Hence, $E_{0}$ has degeneracy 2, and $E_{1}$ has degeneracy 1. The total energy will be,

$$E_{gnd,tot}=2 \hbar \omega (0+\frac{1}{2}) + \hbar \omega (1+\frac{1}{2}) = \frac{5}{2} \hbar \omega$$

(c) I have no idea. They behave like two bosons since they're distinguishable?

## Answers and Replies

Would you really say having three identical bosons in the ground state was threefold degenerate? I wouldn't. They are indistinguishable. Rethink your degeneracy numbers. For c) fermi exclusion only applies between identical particles. You have two of one type and one of the other.

Would you really say having three identical bosons in the ground state was threefold degenerate?

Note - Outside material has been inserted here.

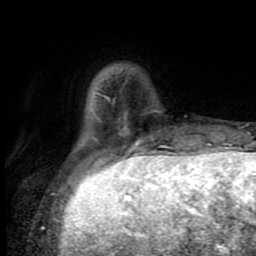
Breast MRI (dynamic contrast-enhanced), one axial slice; position 19 of 80 along the scan axis; cropped to one breast; dynamic contrast-enhanced series, time point 2 of 8 at this slice position (early post-contrast); 1.5 T; TE 4.2 ms, TR 7 ms; 2 mm slice thickness; 256 × 256 image matrix, field of view 160 × 160 mm. Female patient.
Outlined on this slice (semi-automatic segmentation, software-assisted and operator-edited):
- enhancing-tissue mask used for the functional tumour volume (all voxels passing the contrast-enhancement thresholds inside the analysis volume; usually the tumour): bounding box <97,145,170,163> (left, top, right, bottom; pixels)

I wouldn't. They are indistinguishable. Rethink your degeneracy numbers. For c) fermi exclusion only applies between identical particles. You have two of one type and one of the other.

a.) Oh, I think I see. I was thinking of degeneracy wrong? It refers to the number of possible states with a particular energy, not the number of particles occupying a specific energy level, right? How would I go about determining the degeneracy of a system like this? (of course, I'll do the work - I'm just not sure what I'm supposed to do..)

c.) Well, presumably all three are distinguishable (say an electron, proton, and neutron). So I treat them as three noninteracting particles in a harmonic oscillator?

For a) I would say the degeneracy is 1. There's only one ground state possibility. For c), yes, I think all three distinguishable. How many different ground states (think spin)? Also rethink b).

So (a) is one since they will all be in the same state. But (c) will be $E_{0}$ has degeneracy 2, since they will each be in the ground state, but each can either be up or down (or since the Hamiltonian is just a superposition of the different individual particles Hamiltonians, is it (3!=6)?).

As for (b), I'm changing my answer to $E_{0}$ has degeneracy 2 and $E_{1}$ has degeneracy 2 (both can be occupied, and both have spin-up, spin-down options).

PS And thanks Dick! This is really instructive.

Think about b) again. You don't count degeneracies for each level and add them! You have to figure out how many different versions of the ground state there are. The E0 state will have two opposite spin fermions. There's only one way to do that! For c), I think you have the right picture but 3 particles with a choice of up/down does NOT give you 3! possibilities.

Wow, Logic Smogic, I had this same exact question on my final yesterday, the 13th. I wish I had seen this post beforehand. You don't happen to attend UPenn, do you? I think you'd make the ultimate study partner.